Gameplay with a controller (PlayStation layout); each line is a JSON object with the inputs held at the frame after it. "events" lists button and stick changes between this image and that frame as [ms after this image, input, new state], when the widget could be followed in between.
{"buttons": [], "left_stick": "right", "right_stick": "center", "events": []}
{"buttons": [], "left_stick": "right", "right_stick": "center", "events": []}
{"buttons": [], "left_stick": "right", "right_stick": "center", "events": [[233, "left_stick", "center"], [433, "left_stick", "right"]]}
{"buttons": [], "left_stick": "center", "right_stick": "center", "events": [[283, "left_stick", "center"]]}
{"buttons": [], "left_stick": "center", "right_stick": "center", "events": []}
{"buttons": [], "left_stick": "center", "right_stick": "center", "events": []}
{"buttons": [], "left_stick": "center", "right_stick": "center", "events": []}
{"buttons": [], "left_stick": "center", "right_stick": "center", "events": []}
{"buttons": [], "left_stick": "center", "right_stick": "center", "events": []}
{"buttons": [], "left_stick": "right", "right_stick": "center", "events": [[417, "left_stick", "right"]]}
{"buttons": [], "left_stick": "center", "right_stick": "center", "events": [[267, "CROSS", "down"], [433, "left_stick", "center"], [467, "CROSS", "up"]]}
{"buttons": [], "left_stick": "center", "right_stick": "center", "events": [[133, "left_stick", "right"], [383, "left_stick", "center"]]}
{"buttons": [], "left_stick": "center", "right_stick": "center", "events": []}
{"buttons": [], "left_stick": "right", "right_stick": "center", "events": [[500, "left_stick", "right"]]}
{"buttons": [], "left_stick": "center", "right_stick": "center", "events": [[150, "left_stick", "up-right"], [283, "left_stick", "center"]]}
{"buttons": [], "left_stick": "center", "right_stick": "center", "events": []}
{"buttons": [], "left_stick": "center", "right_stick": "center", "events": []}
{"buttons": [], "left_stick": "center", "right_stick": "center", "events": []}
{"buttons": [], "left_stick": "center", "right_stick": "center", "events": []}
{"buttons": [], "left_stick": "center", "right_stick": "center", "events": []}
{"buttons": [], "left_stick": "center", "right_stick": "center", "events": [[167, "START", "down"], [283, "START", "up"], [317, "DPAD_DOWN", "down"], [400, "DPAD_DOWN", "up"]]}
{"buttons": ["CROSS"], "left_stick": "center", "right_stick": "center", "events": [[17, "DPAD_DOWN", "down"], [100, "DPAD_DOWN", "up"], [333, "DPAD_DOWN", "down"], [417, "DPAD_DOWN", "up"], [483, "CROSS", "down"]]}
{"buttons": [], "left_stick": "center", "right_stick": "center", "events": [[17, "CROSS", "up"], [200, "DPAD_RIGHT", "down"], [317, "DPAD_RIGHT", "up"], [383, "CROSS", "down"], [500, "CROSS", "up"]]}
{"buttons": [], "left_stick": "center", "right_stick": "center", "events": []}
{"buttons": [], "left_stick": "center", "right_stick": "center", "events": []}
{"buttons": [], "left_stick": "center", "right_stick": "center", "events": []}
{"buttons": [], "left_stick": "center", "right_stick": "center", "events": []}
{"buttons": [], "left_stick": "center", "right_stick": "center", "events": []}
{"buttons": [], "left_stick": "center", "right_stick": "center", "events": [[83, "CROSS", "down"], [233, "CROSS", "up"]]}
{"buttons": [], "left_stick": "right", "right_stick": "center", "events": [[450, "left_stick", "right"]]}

· · · · · · ·

- [YOUR ASSIGNMENT]:
Copy out every record above once more, precisely as written.

- [RESPONSE]:
Gameplay with a controller (PlayStation layout); each line is a JSON object with the inputs held at the frame after it. "events" lists button and stick changes between this image and that frame as [ms after this image, input, new state], when the widget could be followed in between.
{"buttons": [], "left_stick": "right", "right_stick": "center", "events": []}
{"buttons": [], "left_stick": "right", "right_stick": "center", "events": []}
{"buttons": [], "left_stick": "right", "right_stick": "center", "events": [[233, "left_stick", "center"], [433, "left_stick", "right"]]}
{"buttons": [], "left_stick": "center", "right_stick": "center", "events": [[283, "left_stick", "center"]]}
{"buttons": [], "left_stick": "center", "right_stick": "center", "events": []}
{"buttons": [], "left_stick": "center", "right_stick": "center", "events": []}
{"buttons": [], "left_stick": "center", "right_stick": "center", "events": []}
{"buttons": [], "left_stick": "center", "right_stick": "center", "events": []}
{"buttons": [], "left_stick": "center", "right_stick": "center", "events": []}
{"buttons": [], "left_stick": "right", "right_stick": "center", "events": [[417, "left_stick", "right"]]}
{"buttons": [], "left_stick": "center", "right_stick": "center", "events": [[267, "CROSS", "down"], [433, "left_stick", "center"], [467, "CROSS", "up"]]}
{"buttons": [], "left_stick": "center", "right_stick": "center", "events": [[133, "left_stick", "right"], [383, "left_stick", "center"]]}
{"buttons": [], "left_stick": "center", "right_stick": "center", "events": []}
{"buttons": [], "left_stick": "right", "right_stick": "center", "events": [[500, "left_stick", "right"]]}
{"buttons": [], "left_stick": "center", "right_stick": "center", "events": [[150, "left_stick", "up-right"], [283, "left_stick", "center"]]}
{"buttons": [], "left_stick": "center", "right_stick": "center", "events": []}
{"buttons": [], "left_stick": "center", "right_stick": "center", "events": []}
{"buttons": [], "left_stick": "center", "right_stick": "center", "events": []}
{"buttons": [], "left_stick": "center", "right_stick": "center", "events": []}
{"buttons": [], "left_stick": "center", "right_stick": "center", "events": []}
{"buttons": [], "left_stick": "center", "right_stick": "center", "events": [[167, "START", "down"], [283, "START", "up"], [317, "DPAD_DOWN", "down"], [400, "DPAD_DOWN", "up"]]}
{"buttons": ["CROSS"], "left_stick": "center", "right_stick": "center", "events": [[17, "DPAD_DOWN", "down"], [100, "DPAD_DOWN", "up"], [333, "DPAD_DOWN", "down"], [417, "DPAD_DOWN", "up"], [483, "CROSS", "down"]]}
{"buttons": [], "left_stick": "center", "right_stick": "center", "events": [[17, "CROSS", "up"], [200, "DPAD_RIGHT", "down"], [317, "DPAD_RIGHT", "up"], [383, "CROSS", "down"], [500, "CROSS", "up"]]}
{"buttons": [], "left_stick": "center", "right_stick": "center", "events": []}
{"buttons": [], "left_stick": "center", "right_stick": "center", "events": []}
{"buttons": [], "left_stick": "center", "right_stick": "center", "events": []}
{"buttons": [], "left_stick": "center", "right_stick": "center", "events": []}
{"buttons": [], "left_stick": "center", "right_stick": "center", "events": []}
{"buttons": [], "left_stick": "center", "right_stick": "center", "events": [[83, "CROSS", "down"], [233, "CROSS", "up"]]}
{"buttons": [], "left_stick": "right", "right_stick": "center", "events": [[450, "left_stick", "right"]]}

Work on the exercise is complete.